O fato é que buscar segurança, especialmente externamente, é um tiro no pé. Temos muito pouco controle sobre o que acontece conosco, de modo que tentar controlar o mundo gera ansiedade e frustração. Isso não quer dizer que devamos nos acomodar. Pelo contrário, devemos sempre fazer o melhor possível. Mas porque queremos viver de acordo com o que é importante para nós, sabendo que os resultados não estão nas nossas mãos. Se você quer viver de forma menos ansiosa, viva de acordo com seus valores, não em função dos resultados que quer provocar.

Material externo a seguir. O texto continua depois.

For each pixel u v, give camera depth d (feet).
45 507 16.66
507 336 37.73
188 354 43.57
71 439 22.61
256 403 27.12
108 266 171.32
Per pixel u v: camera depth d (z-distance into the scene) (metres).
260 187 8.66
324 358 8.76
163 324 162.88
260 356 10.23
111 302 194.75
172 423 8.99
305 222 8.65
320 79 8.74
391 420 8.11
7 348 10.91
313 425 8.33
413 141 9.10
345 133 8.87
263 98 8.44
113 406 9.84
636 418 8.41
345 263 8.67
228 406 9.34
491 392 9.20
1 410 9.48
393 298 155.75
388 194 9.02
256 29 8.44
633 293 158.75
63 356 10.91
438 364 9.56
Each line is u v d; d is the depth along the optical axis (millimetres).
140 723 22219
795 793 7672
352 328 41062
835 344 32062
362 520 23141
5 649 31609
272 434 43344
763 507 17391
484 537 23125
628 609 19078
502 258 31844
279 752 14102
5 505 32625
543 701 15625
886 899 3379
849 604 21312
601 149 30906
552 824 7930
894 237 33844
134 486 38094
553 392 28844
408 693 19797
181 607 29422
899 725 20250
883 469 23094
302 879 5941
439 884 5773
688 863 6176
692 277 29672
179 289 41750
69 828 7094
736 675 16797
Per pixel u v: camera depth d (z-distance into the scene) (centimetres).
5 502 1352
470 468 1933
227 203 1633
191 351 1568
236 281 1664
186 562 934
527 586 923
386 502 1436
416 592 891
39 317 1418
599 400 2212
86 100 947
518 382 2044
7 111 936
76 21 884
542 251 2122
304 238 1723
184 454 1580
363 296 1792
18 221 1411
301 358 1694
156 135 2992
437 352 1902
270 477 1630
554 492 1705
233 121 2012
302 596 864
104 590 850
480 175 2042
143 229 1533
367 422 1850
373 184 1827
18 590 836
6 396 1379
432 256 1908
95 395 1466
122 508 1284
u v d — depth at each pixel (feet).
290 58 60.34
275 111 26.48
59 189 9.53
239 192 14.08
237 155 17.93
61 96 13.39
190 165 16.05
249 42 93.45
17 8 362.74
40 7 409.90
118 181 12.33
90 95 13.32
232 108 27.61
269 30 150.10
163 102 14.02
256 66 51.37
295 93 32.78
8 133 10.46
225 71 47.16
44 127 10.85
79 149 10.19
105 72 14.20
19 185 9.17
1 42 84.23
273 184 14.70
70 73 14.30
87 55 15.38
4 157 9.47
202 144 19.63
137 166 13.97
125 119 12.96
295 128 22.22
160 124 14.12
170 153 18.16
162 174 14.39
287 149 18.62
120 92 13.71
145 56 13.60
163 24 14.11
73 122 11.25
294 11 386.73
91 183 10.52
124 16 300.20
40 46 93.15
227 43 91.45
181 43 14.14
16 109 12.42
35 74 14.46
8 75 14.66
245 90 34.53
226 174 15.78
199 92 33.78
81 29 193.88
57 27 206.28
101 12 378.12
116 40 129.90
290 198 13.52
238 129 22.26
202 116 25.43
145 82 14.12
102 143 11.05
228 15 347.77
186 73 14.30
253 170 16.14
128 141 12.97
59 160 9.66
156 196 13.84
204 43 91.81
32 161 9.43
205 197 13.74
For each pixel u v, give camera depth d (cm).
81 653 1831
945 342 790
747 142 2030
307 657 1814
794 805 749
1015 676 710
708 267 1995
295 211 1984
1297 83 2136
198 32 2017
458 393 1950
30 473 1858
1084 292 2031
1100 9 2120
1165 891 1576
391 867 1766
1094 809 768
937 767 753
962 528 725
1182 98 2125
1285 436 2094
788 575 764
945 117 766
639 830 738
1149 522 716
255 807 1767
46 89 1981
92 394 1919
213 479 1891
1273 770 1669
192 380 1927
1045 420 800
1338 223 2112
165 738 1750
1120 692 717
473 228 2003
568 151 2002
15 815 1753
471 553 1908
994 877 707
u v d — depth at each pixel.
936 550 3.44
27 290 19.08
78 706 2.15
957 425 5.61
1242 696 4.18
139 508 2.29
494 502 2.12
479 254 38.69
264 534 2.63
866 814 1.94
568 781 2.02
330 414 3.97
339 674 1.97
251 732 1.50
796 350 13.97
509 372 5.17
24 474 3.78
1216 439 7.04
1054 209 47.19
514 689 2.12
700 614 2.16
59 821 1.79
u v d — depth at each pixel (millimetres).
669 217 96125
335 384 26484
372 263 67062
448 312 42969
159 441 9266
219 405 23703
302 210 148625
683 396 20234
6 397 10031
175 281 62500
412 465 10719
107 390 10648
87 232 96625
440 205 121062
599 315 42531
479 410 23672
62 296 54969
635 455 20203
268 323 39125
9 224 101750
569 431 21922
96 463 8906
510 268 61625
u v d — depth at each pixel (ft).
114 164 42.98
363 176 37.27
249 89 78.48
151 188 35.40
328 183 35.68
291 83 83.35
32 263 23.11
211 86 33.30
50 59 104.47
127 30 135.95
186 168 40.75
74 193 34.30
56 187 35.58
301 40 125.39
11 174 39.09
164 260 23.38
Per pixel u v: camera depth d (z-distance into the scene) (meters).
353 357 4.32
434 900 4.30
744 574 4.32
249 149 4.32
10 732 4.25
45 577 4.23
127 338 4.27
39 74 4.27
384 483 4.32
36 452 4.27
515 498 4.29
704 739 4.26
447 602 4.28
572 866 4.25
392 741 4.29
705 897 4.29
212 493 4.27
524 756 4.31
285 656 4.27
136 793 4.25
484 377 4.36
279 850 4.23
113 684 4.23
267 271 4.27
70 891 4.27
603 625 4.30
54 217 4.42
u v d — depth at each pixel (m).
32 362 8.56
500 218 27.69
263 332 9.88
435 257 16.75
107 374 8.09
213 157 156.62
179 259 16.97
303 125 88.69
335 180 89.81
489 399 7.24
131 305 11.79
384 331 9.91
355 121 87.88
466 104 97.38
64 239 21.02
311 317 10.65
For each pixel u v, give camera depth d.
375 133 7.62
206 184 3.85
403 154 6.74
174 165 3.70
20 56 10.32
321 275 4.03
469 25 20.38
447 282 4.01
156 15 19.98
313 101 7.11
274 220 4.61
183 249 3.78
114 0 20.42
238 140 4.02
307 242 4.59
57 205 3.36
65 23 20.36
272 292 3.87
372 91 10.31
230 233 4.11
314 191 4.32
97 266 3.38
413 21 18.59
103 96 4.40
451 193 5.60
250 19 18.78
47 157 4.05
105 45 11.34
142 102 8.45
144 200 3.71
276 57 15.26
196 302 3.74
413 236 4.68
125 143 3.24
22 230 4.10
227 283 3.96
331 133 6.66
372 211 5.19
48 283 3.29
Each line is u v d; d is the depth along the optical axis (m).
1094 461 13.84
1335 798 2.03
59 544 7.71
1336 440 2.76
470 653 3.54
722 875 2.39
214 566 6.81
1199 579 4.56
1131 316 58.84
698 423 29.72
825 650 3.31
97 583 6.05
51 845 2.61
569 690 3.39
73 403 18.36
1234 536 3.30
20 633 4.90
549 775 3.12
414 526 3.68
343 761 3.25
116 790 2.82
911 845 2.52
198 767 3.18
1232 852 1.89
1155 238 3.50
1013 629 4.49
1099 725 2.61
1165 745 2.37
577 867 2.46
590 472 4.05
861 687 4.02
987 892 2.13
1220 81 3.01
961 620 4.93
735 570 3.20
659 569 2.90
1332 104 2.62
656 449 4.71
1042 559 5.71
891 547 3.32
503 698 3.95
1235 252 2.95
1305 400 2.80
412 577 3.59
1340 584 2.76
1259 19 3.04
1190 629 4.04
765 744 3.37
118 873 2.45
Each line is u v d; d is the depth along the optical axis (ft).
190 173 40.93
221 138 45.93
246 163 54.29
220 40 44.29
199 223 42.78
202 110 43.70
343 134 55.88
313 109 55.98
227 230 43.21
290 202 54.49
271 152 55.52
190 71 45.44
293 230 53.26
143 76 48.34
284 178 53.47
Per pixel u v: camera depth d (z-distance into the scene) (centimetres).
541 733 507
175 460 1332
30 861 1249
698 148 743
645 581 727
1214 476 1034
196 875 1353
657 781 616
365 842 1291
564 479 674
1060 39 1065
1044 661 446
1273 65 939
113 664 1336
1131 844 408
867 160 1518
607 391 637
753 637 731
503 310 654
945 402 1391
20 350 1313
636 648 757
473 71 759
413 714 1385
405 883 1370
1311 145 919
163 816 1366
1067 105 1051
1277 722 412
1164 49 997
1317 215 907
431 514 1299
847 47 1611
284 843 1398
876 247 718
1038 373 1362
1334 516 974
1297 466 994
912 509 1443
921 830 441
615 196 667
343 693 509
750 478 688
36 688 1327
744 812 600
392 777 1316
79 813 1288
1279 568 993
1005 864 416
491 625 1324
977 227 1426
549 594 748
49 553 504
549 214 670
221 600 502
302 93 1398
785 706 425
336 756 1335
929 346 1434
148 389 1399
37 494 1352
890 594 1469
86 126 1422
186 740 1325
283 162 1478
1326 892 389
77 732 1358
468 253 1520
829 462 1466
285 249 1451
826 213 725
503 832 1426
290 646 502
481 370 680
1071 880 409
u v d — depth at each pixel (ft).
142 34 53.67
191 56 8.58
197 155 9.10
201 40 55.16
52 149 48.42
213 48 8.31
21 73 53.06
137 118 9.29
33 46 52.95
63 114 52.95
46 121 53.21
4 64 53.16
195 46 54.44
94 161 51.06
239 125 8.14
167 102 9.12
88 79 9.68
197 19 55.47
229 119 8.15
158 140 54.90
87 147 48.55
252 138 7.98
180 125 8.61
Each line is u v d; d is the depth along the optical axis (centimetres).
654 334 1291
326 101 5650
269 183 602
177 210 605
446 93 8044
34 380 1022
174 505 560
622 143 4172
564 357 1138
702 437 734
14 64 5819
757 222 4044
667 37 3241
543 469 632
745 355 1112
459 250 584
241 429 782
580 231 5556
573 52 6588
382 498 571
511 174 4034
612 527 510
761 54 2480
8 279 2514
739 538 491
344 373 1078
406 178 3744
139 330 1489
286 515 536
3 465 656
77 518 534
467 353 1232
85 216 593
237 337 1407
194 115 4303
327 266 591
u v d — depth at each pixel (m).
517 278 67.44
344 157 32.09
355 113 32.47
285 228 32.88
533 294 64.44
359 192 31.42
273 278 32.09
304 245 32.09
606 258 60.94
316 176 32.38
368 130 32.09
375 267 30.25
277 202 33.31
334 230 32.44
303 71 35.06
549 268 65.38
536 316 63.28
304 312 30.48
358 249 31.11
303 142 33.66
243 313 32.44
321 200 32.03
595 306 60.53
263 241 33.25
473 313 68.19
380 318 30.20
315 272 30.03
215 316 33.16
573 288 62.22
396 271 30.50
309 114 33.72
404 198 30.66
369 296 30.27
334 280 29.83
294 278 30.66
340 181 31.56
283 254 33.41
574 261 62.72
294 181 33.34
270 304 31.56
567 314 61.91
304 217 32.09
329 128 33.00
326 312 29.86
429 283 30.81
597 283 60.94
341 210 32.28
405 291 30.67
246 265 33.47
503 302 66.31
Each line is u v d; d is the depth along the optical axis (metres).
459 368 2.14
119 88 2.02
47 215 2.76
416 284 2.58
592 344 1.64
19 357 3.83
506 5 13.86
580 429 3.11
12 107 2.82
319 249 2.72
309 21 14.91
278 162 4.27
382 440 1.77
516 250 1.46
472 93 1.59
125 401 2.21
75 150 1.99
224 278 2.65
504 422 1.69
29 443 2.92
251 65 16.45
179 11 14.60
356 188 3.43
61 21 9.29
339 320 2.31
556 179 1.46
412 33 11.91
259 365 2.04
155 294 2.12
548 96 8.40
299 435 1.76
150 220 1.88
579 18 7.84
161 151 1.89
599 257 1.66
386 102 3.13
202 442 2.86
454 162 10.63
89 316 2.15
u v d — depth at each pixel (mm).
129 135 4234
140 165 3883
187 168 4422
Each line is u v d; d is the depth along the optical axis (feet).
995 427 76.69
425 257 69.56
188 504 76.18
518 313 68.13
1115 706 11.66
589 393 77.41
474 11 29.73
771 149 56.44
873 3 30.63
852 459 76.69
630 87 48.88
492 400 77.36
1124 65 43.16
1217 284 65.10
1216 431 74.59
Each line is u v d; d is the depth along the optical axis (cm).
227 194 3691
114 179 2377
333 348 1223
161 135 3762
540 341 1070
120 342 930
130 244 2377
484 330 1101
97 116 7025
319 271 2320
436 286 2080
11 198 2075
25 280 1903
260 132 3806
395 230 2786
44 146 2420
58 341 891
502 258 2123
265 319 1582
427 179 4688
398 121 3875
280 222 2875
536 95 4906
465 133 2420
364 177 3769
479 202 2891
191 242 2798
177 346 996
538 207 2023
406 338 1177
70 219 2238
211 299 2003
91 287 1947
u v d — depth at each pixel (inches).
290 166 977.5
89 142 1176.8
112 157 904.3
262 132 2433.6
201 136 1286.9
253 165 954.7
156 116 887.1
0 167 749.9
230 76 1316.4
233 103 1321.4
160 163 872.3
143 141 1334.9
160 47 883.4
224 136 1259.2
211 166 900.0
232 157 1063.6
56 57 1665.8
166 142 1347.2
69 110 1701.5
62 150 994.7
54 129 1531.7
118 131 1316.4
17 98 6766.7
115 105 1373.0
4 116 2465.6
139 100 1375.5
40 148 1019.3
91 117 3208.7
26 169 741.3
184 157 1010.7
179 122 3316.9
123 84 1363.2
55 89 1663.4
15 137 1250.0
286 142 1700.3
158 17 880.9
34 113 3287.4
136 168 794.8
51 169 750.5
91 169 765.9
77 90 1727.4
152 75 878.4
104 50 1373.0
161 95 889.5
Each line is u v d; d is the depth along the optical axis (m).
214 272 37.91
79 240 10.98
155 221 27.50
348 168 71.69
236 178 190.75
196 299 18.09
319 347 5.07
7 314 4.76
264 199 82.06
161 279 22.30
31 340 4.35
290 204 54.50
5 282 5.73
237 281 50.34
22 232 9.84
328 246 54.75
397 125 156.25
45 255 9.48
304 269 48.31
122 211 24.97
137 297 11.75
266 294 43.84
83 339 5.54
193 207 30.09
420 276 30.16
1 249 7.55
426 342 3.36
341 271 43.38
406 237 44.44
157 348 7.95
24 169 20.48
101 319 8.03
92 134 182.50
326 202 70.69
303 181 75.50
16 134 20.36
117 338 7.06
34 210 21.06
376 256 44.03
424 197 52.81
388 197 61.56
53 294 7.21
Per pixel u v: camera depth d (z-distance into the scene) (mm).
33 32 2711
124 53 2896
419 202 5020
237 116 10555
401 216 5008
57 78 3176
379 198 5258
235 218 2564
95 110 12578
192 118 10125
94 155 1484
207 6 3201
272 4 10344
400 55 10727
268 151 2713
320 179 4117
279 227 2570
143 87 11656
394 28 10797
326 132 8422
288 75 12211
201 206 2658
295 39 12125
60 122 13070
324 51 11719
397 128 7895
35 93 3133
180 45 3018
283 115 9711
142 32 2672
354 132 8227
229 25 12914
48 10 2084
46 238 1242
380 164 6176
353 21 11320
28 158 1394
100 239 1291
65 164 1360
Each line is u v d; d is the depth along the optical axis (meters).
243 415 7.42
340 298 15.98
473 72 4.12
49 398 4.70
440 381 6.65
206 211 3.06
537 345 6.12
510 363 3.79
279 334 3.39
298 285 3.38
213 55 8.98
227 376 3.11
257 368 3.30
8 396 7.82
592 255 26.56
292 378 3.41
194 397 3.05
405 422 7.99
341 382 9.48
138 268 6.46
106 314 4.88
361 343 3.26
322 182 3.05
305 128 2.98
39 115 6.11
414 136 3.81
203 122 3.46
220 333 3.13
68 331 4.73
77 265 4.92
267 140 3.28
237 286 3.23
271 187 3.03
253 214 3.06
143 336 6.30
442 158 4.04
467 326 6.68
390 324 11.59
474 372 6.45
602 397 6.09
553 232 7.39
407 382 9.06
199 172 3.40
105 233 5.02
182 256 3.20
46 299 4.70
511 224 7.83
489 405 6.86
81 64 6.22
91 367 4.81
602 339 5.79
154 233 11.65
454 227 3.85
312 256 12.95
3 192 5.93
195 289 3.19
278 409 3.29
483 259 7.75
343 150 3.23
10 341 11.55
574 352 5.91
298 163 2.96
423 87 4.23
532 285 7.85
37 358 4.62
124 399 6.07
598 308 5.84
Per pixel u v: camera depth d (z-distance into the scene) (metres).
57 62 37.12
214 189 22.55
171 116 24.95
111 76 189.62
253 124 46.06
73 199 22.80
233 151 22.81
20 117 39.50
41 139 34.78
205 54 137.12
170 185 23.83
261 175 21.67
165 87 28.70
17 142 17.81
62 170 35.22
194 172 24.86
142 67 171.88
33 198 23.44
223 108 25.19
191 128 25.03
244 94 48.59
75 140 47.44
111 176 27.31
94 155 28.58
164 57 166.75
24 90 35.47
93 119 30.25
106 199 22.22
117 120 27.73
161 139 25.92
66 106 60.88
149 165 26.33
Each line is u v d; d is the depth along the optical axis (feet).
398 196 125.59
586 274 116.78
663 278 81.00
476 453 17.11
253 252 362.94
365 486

Se você está familiarizado com a língua inglesa, recomendo que acesse o site PostSecret. Esse site reúne cartões postais que as pessoas enviam com seus segredos. No meio das confissões, traumas e culpas que as pessoas ali conseguem expressar apenas veladamente, percebemos o quanto a nossa condição é comum, quanto temos vergonha daquilo que somos e o quanto pode ser difícil viver. Por outro lado, é inevitável, ao ler esses segredos, sentir uma grande compaixão por essas pessoas que são nossas irmãs no sofrimento. Queremos estender a mão e dizer a elas que entendemos, que é possível superar aquilo pelo qual elas estão passando, que elas não precisam se envergonhar. Mas, ao mesmo tempo, temos uma enorme dificuldade em direcionar essa atitude compassiva para nós mesmos. Por que será? Não merecemos, tanto quanto o outro, uma boa dose de compreensão e compaixão? Acredito que sim. E que uma vida boa talvez não signifique afastar as inseguranças a ponto de não sentirmos mais nada de negativo, e sim conseguirmos estender a mão para nós mesmos frente às dificuldades.